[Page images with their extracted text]
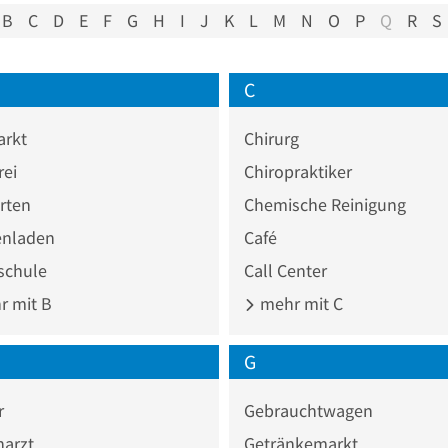
B
C
D
E
F
G
H
I
J
K
L
M
N
O
P
Q
R
S
C
rkt
Chirurg
rei
Chiropraktiker
rten
Chemische Reinigung
nladen
Café
chule
Call Center
 mit B
mehr mit C
G
r
Gebrauchtwagen
narzt
Getränkemarkt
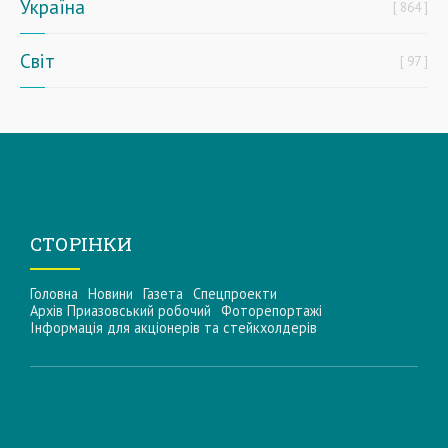
Україна
864
Світ
97
СТОРІНКИ
Головна
Новини
Газета
Спецпроекти
Архів Приазовський робочий
Фоторепортажі
Інформацiя для акцiонерiв та стейкхолдерiв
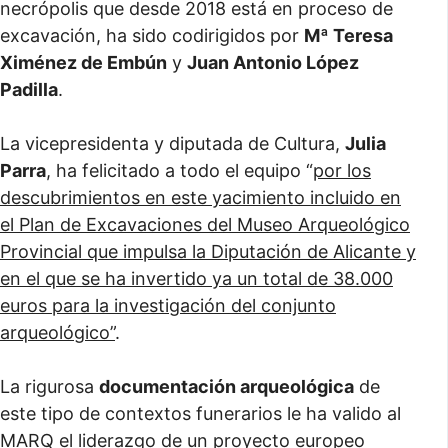
necrópolis que desde 2018 está en proceso de
excavación, ha sido codirigidos por
Mª Teresa
Ximénez de Embún
y
Juan Antonio López
Padilla
.
La vicepresidenta y diputada de Cultura,
Julia
Parra
, ha felicitado a todo el equipo “
por los
descubrimientos en este yacimiento incluido en
el Plan de Excavaciones del Museo Arqueológico
Provincial que impulsa la Diputación de Alicante y
en el que se ha invertido ya un total de 38.000
euros para la investigación del conjunto
arqueológico”
.
La rigurosa
documentación arqueológica
de
este tipo de contextos funerarios le ha valido al
MARQ el liderazgo de un proyecto europeo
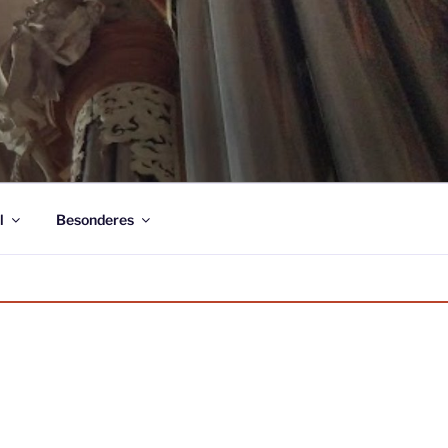
l
Besonderes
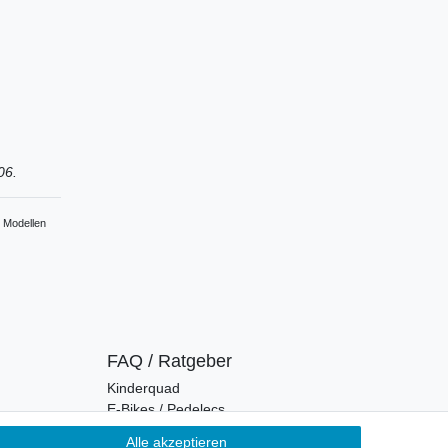
606.
n Modellen
FAQ / Ratgeber
Kinderquad
E-Bikes / Pedelecs
Dirt Bike & Pocketbike
Alle akzeptieren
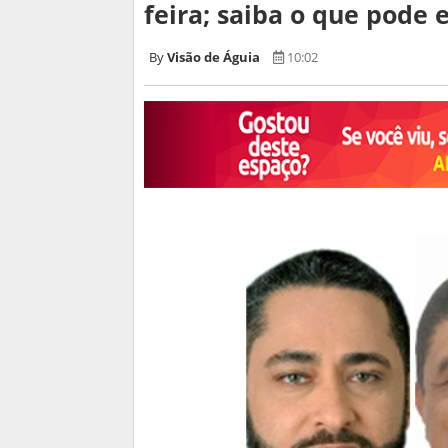
feira; saiba o que pode 
Visão de Águia
10:02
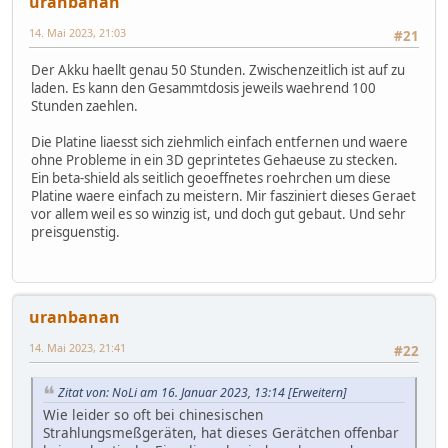
uranbanan
14. Mai 2023, 21:03
#21
Der Akku haellt genau 50 Stunden. Zwischenzeitlich ist auf zu
laden. Es kann den Gesammtdosis jeweils waehrend 100
Stunden zaehlen.
Die Platine liaesst sich ziehmlich einfach entfernen und waere
ohne Probleme in ein 3D geprintetes Gehaeuse zu stecken.
Ein beta-shield als seitlich geoeffnetes roehrchen um diese
Platine waere einfach zu meistern. Mir fasziniert dieses Geraet
vor allem weil es so winzig ist, und doch gut gebaut. Und sehr
preisguenstig.
uranbanan
14. Mai 2023, 21:41
#22
Zitat von: NoLi am 16. Januar 2023, 13:14
[Erweitern]
Wie leider so oft bei chinesischen
Strahlungsmeßgeräten, hat dieses Gerätchen offenbar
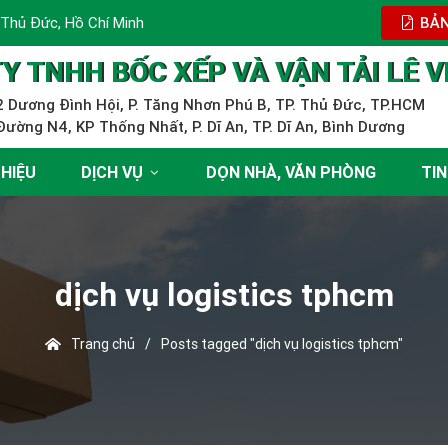
 Thủ Đức, Hồ Chí Minh
BẢN
Y TNHH BỐC XẾP VÀ VẬN TẢI LÊ V
 Dương Đình Hội, P. Tăng Nhơn Phú B, TP. Thủ Đức, TP.HCM
ường N4, KP Thống Nhất, P. Dĩ An, TP. Dĩ An, Bình Dương
THIỆU
DỊCH VỤ
DỌN NHÀ, VĂN PHÒNG
TIN
dịch vụ logistics tphcm
Trang chủ
/
Posts tagged "dịch vụ logistics tphcm"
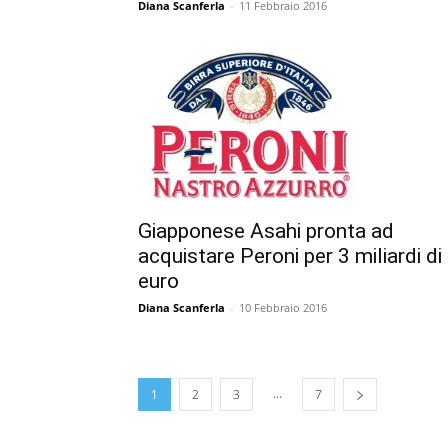
Diana Scanferla
-
11 Febbraio 2016
Giapponese Asahi pronta ad
acquistare Peroni per 3 miliardi di
euro
Diana Scanferla
-
10 Febbraio 2016
...
1
2
3
7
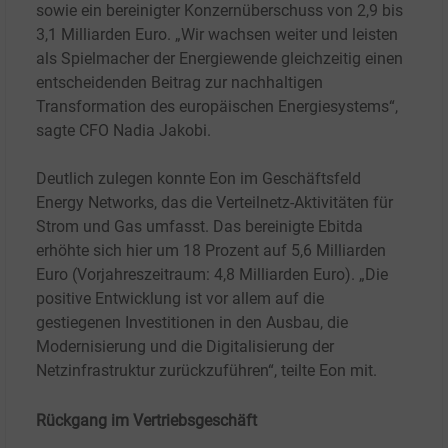
sowie ein bereinigter Konzernüberschuss von 2,9 bis
3,1
Milliarden Euro. „Wir wachsen weiter und leisten
als Spielmacher der Energiewende gleichzeitig einen
entscheidenden Beitrag zur nachhaltigen
Transformation des europäischen Energiesystems“,
sagte CFO Nadia Jakobi.
Deutlich zulegen konnte Eon im Geschäftsfeld
Energy Networks, das die Verteilnetz-Aktivitäten für
Strom und Gas umfasst. Das bereinigte Ebitda
erhöhte sich hier um 18
Prozent auf 5,6 Milliarden
Euro (Vorjahreszeitraum: 4,8 Milliarden Euro). „Die
positive Entwicklung ist vor allem auf die
gestiegenen Investitionen in den Ausbau, die
Modernisierung und die Digitalisierung der
Netzinfrastruktur zurückzuführen“, teilte Eon mit.
Rückgang im Vertriebsgeschäft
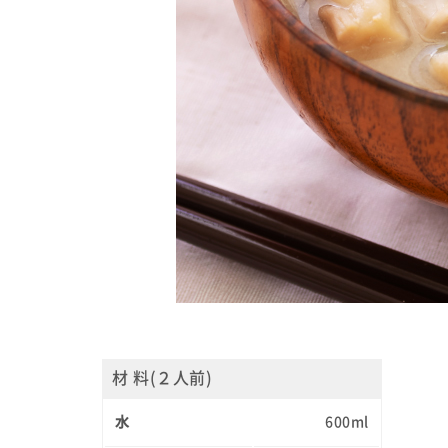
材 料(２人前)
水
600ml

§ What is required
Please count the lines of the material above that contain the string "Stunden", treating uppercase and lowercase as different, and reply with only that number.

§ Result for this task
2